Задания —
• a. Сколько погибших этнических казахов называет Сергей Максудов во фрагменте о голоде в Казахстане?
• b. Продолжите фрагмент о голоде в Казахстане после его последнего предложения.

Фрагмент текста —
+++++

Наконец, вопрос о геноциде: только Пейн уверен, что голод был геноцидом. Камерон допускает это в рамках более широкой, чем принятое ООН, трактовки понятия «геноцид» (первое определение, данное Рафаелем Лемкином в 1944 году, включает в себя «уничтожение основ образа жизни», что вполне соответствует политике ликвидации кочевого хозяйства казахов). Остальные ученые подробно аргументируют, что Кремль не планировал сознательное уничтожение народа. Примечательно, что в процентном соотношении от голода казахский этнос пострадал больше, чем украинский (хотя на Украине погибло больше людей, около 3,5 млн человек), что отчасти опровергает обвинения в том, что политика 1932-1933 годов была специально нацелена на уничтожение украинцев. Камерон подчеркивает, что поразительная схожесть политики властей в двух регионах, на востоке и западе СССР, опровергает злой умысел Сталина специально против украинцев.
Тайны истории
В исследованиях казахской катастрофы остается еще немало белых пятен. Самое очевидное — до сих пор нет ясного понимания, сколько человек погибло. Большинство западных ученых называет цифры в 1,5 миллиона (подавляющее большинство из них – казахи). Сергей Максудов дает 1,45 млн этнических казахов и 100 тысяч представителей других народов. Некоторые казахстанские ученые дают более высокие цифры – до 2,5 млн. По мнению Макаша Татимова, в советских переписях 1926 и 1937 годов казахов записали меньше, чем их на самом деле было, – из-за географической изоляции и желания кочевников избежать регистрации государством. Следовательно, число жертв тоже надо пересмотреть в сторону увеличения. По словам Оайон, погибло от 1 150 000 до 1 420 000 казахов, а эмигрировало как минимум 600 000. Нельзя забывать, что другие народы Казахстана тоже очень сильно пострадали: между двумя переписями украинцев в республике стало меньше на 300 тысяч (было 859 396, стало 549 859), узбеков – на 18 тысяч (из примерно 100). То есть другие этнические группы потеряли в процентном соотношении не меньше, чем казахи (12-30% численности), утверждает Оайон.

+++++

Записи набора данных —
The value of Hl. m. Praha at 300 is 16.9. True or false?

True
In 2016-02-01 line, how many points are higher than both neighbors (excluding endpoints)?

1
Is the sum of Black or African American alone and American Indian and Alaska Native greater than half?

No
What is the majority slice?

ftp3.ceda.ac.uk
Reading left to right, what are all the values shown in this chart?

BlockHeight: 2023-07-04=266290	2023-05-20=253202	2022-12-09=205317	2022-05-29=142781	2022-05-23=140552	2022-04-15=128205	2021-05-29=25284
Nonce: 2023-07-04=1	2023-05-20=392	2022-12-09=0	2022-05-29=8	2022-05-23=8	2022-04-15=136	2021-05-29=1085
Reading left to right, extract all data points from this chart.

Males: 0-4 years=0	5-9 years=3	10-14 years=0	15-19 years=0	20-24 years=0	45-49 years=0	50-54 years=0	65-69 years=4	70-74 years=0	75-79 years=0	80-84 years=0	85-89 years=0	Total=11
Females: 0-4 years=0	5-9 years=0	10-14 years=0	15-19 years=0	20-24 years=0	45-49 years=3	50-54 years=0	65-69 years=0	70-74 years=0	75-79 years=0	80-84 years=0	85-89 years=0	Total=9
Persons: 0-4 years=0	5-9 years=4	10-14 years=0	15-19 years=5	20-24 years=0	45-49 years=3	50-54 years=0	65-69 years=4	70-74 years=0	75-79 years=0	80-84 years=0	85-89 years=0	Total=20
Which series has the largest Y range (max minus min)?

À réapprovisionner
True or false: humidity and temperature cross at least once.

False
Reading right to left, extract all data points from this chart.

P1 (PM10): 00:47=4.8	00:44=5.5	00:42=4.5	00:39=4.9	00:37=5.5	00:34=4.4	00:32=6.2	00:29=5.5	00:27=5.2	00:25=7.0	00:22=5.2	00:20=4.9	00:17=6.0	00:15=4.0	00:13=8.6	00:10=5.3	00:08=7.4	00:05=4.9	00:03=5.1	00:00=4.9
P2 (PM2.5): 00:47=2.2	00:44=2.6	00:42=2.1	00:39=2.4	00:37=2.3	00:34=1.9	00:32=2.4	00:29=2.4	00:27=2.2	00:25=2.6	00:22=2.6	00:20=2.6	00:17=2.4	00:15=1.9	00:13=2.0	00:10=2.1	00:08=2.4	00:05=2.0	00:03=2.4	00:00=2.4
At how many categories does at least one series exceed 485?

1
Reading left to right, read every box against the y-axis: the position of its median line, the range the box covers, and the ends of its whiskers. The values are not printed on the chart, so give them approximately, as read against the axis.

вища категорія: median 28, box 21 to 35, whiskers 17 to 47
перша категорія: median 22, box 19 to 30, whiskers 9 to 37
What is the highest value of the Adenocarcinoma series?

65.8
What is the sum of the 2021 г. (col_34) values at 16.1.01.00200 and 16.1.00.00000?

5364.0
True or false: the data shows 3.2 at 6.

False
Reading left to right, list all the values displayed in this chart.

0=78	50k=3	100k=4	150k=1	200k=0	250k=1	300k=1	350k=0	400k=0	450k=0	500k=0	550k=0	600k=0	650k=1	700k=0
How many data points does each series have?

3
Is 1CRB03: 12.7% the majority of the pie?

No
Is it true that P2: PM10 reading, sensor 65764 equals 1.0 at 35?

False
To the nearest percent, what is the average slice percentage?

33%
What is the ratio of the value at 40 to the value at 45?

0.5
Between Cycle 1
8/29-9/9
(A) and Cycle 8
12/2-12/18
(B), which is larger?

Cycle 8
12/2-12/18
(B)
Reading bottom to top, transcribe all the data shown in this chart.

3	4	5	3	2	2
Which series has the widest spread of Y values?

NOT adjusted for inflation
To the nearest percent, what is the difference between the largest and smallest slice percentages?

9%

+++++

Ответы к упражнению —
• a. 1,45 млн этнических казахов.

• b.
Еще больше сложности создало массовое переселение казахов — ни на Украине, ни на Дону, ни на Кубани аналогичного «ответа» на голод не было. Более того, советские бюрократы пытались скрыть чудовищные последствия голода, записывая покойников в число людей, уехавших в другие районы СССР или за границу. В общем, полноценная демографическая история катастрофы требует тщательного сбора архивных данных по всем соседним республикам, а также в Синьцзяне. Не менее важно понять, сколько жизней унес сам голод, а сколько — болезни, вызванные антисанитарией, стрессом и массовой миграцией (оспа, тиф, холера).
Еще одна причина, почему голод в Казахстане так мало исследован, — сложность в доступе к источникам: партийные и другие государственные документы написаны на русском, но они очень ограниченно показывают, что происходило в казахском обществе. Казахский язык в те годы дважды менял письменность – с арабской на латинскую и затем на кириллическую, что также затрудняет работу с источниками. Наконец, в отличие от Украины и Кубани, в Казахстан в двадцатые-тридцатые годы приезжало не очень много иностранцев, и осталось крайне мало письменных свидетельств (вроде дневников). Очень многое приходится воссоздавать методами устной истории, по воспоминаниям стариков, которые были детьми в тридцатые годы, а память, как известно, может сильно искажать реальность, особенно если речь идет о самых тяжелых временах.